= Aaron M. Kohn =

Crime investigator and FBI agent

Aaron M. Kohn was a crime investigator and FBI agent.

==Biography==

Kohn was born to Lithuanian Jewish immigrants in Philadelphia, 1910, both parents worked in a suspenders factory where they met. He was raised an Orthodox Jew and left high school in 1928, going on to join the FBI which he served in until 1939. He subsequently became an attorney and the regional director of the American Cancer Society in Philadelphia.

After the murder of committeeman Charles Gross in 1952, the Chicago City Council hired Kohn to work for the Chicago Crime Commission. He completed a ten-month study of corruption in the Chicago police. In 1954 he went to New Orleans, Louisiana where he became director of the New Orleans Crime Commission, a private venture funded by public donations. He held that position until 1978.

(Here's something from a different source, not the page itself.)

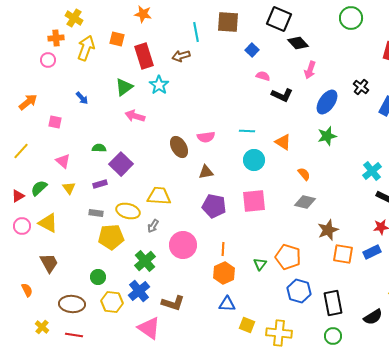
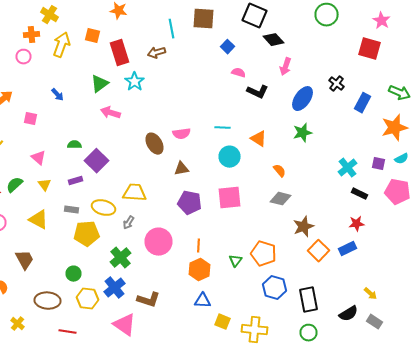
yellow triangle: (48, 223) -> (38, 220), moved
orange square: (343, 254) -> (318, 251), turned 35
red line: (74, 335) -> (68, 332), moved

As director Kohn's main concern was the investigation and raising awareness of the activities of the New Orleans crime family and its boss Carlos Marcello. Kohn stated that "no other syndicate leader in the country can match the power and immunity that Carlos Marcello has won through outright corruption". He contrasted what he had observed in Chicago with what he witnessed in New Orleans:

After about a year, I began to realize something about the system down here. In Chicago, people were generally on one side of the fence or the other—honest or crooked. But in Louisiana, there just isn't any fence."

To Kohn's own dismay the FBI in Louisiana assured him that Marcello was merely a tomato salesman. Kohn's work was not without its dangers, one day he went out to fetch the Sunday morning paper when upon opening it he found a dead rabbit with its throat slit inside.

He portrayed himself in the 1957 film Damn Citizen. Kohn testified before US Congress on many occasions throughout the decades. He assisted the McClellan Committee and testified before it in 1959. He was summoned to Washington by the committee's Chief Counsel Bobby Kennedy to brief him on Marcello's activity. Later in May 1972 he testified before the House Select Committee on Crime. He served on the US Chamber of Commerce's Advisory Panel on Crime Prevention and Control regarding the Organized Crime Control Bill (passed 1970).

Kohn believed that Marcello had a role in the assassination of John F. Kennedy. He appeared in a 1988 episode of The Kwitny Report, discussing the American mafia and Kennedy's assassination.

Kohn died on 3 May 1989 aged 78 at Touro Infirmary Hospital in New Orleans.